In connection with the conversion of our Series A Preferred Stock, we issued to Honeywell, as a holder of our Series A Preferred Stock, 4,196,330 shares of Common Stock upon the conversion of an equivalent number of shares of Series A Preferred Stock, plus Additional Amounts and Accumulated Dividends of approximately $1 million and 438,009 shares of Common Stock.
Additionally, Mr. John Petry, a director on our Board in 2023, serves as Managing Member of Sessa Capital (Master), L.P., which indirectly held shares of our Series A Preferred Stock prior to the conversion. In connection with the conversion of our Series A Preferred Stock, we issued to Sessa Capital and its affiliates, as holder of our Series A Preferred Stock, 16,592,384 shares of Common Stock upon the conversion of an equivalent number of shares of Series A Preferred Stock, plus Additional Amounts and Accumulated Dividends of approximately $2 million and 1,731,900 shares of Common Stock.
During 2024, we also repurchased from Centerbridge a total of 2,808,988 shares of Common Stock for $25 million under our share repurchase program. The repurchased shares are held as treasury stock.
Recently Issued Accounting Pronouncements
Recently Adopted Accounting Standards
In November 2023, the FASB issued ASU 2023-07, Segment Reporting (Topic 280): Improvements to Reportable Segment Disclosures. The amendments in this update require companies with a single reportable segment to provide all existing segment disclosures, and the disclosure of incremental segment information. The Company adopted the new guidance as of January 1, 2024. See Note 27, Segments and Concentrations for further detail.

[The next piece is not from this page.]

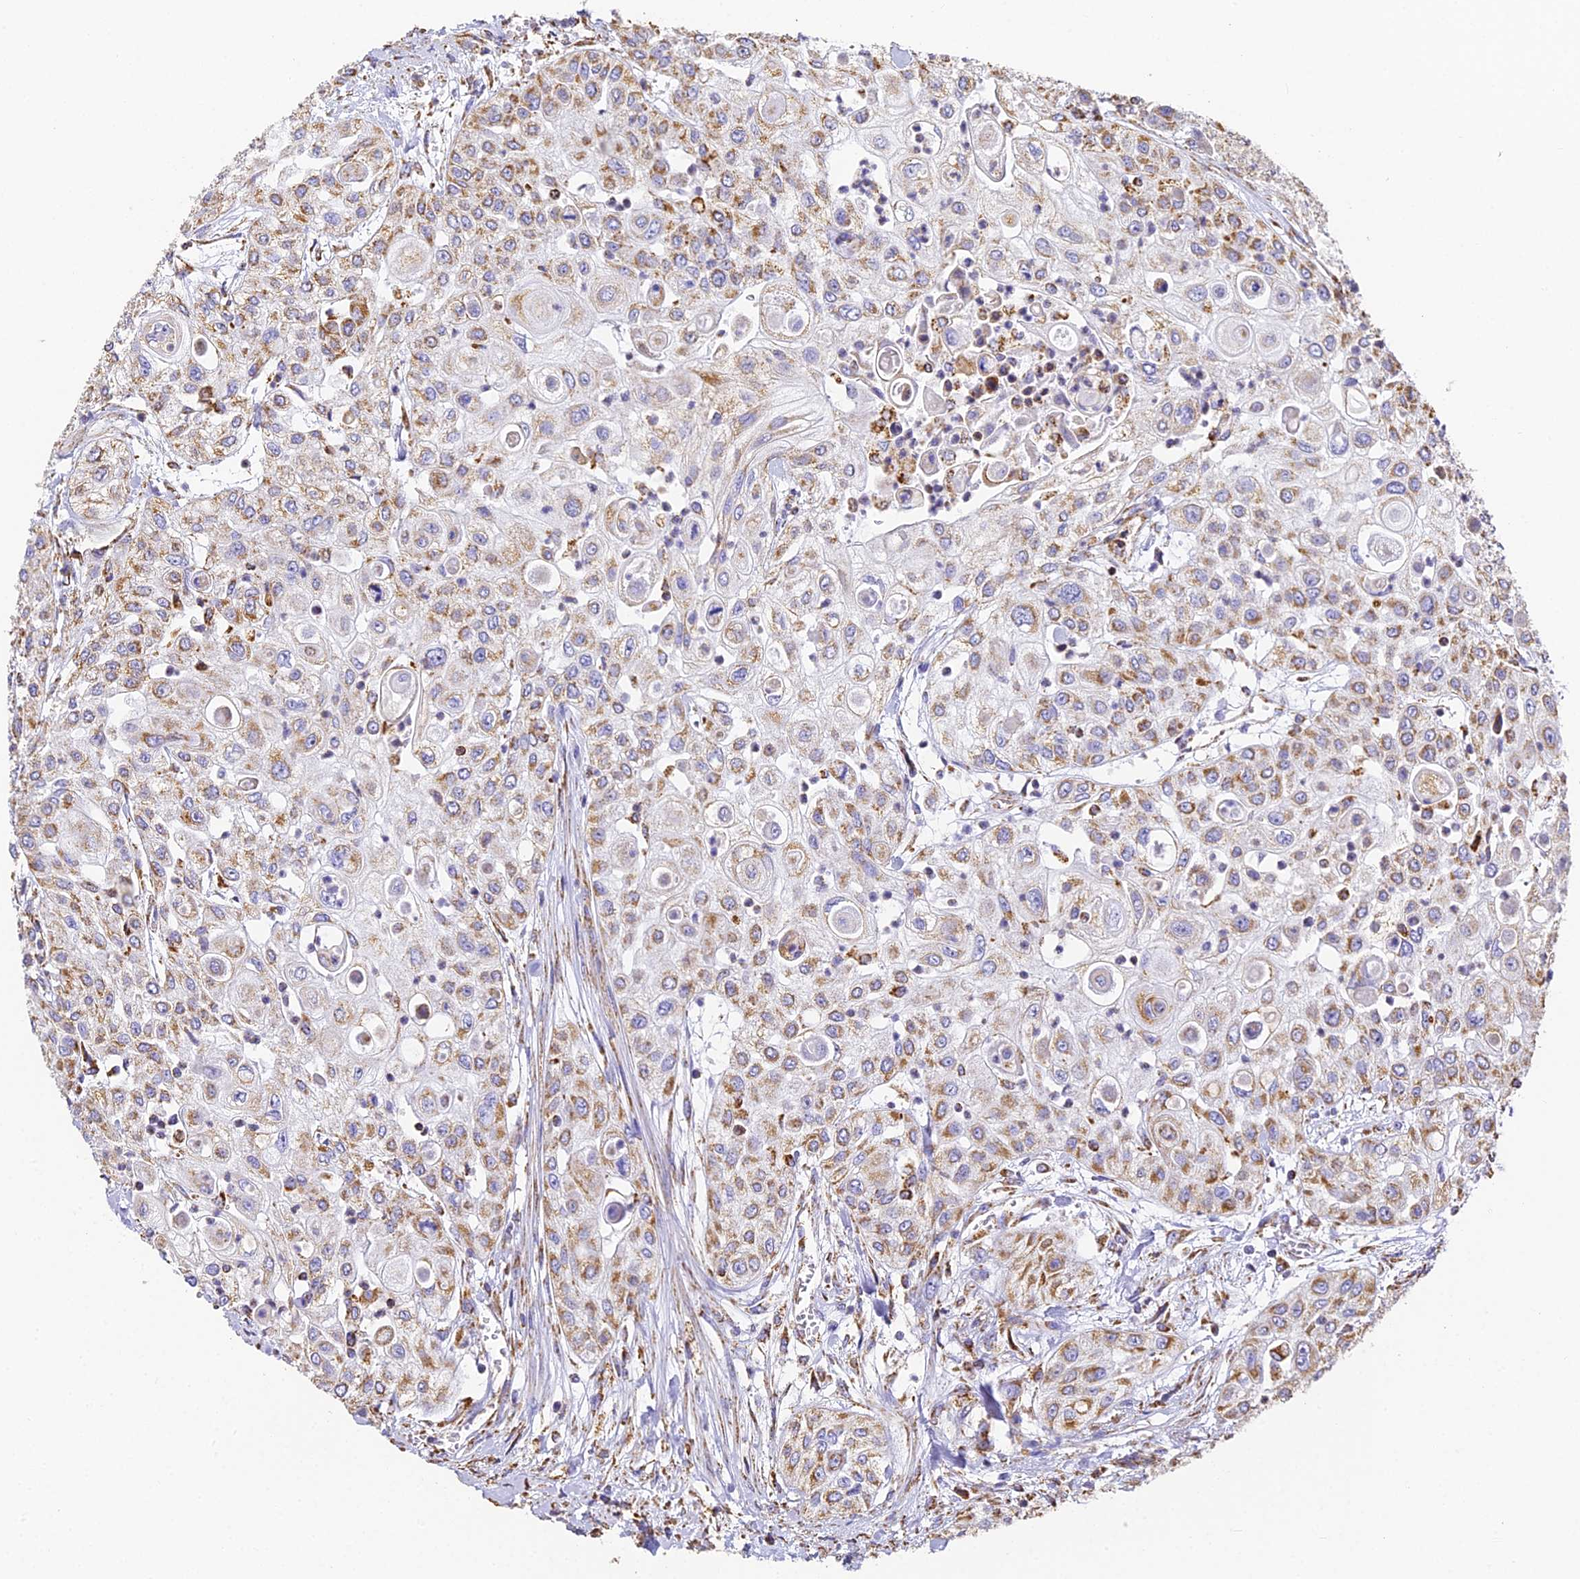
{"staining": {"intensity": "moderate", "quantity": ">75%", "location": "cytoplasmic/membranous"}, "tissue": "urothelial cancer", "cell_type": "Tumor cells", "image_type": "cancer", "snomed": [{"axis": "morphology", "description": "Urothelial carcinoma, High grade"}, {"axis": "topography", "description": "Urinary bladder"}], "caption": "Urothelial cancer stained for a protein (brown) displays moderate cytoplasmic/membranous positive expression in approximately >75% of tumor cells.", "gene": "COX6C", "patient": {"sex": "female", "age": 79}}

Accounting Standards Issued But Not Yet Adopted
In December 2023, the FASB issued ASU 2023-09, Income Taxes (Topic 740): Improvements to Income Tax Disclosures. The amendments in this update increase the transparency around income tax information through improvements to disclosures primarily related to the rate reconciliation and income taxes paid information. The guidance is effective for fiscal years beginning after December 15, 2024 on a prospective basis. Early adoption is permitted. The Company is currently evaluating the guidance to determine the impact on its disclosures.
In March 2024, the SEC adopted a final rule under SEC Release No. 33-11275, The Enhancement and Standardization of Climate-Related Disclosures for Investors, to enhance and standardize climate-related disclosures. The rule will require companies to disclose material Scope 1 and Scope 2 greenhouse gas emissions; climate-related risks, governance, and oversight; and the financial effects of severe weather events and other natural conditions. These disclosures are required to be phased in starting with annual reporting periods beginning in 2025; however, this rule has been stayed pending the outcome of legal challenges. The Company is currently evaluating the guidance to determine the impact of adoption on its disclosures in the event that the stay is lifted.
In November 2024, the FASB issued ASU 2024-03, Income StatementReporting Comprehensive IncomeExpense Disaggregation Disclosures (Subtopic 220-40): Disaggregation of Income Statement Expenses. The amendments in this update require disclosure of specified information about certain costs and expenses. The guidance is effective for fiscal years beginning after December 15, 2026 on a prospective basis. Early adoption is permitted. The Company is currently evaluating the guidance to determine the impact on its disclosures.
There are no other recently issued, but not yet adopted, accounting pronouncements which are expected to have a material impact on the Company’s Consolidated Financial Statements and related disclosures.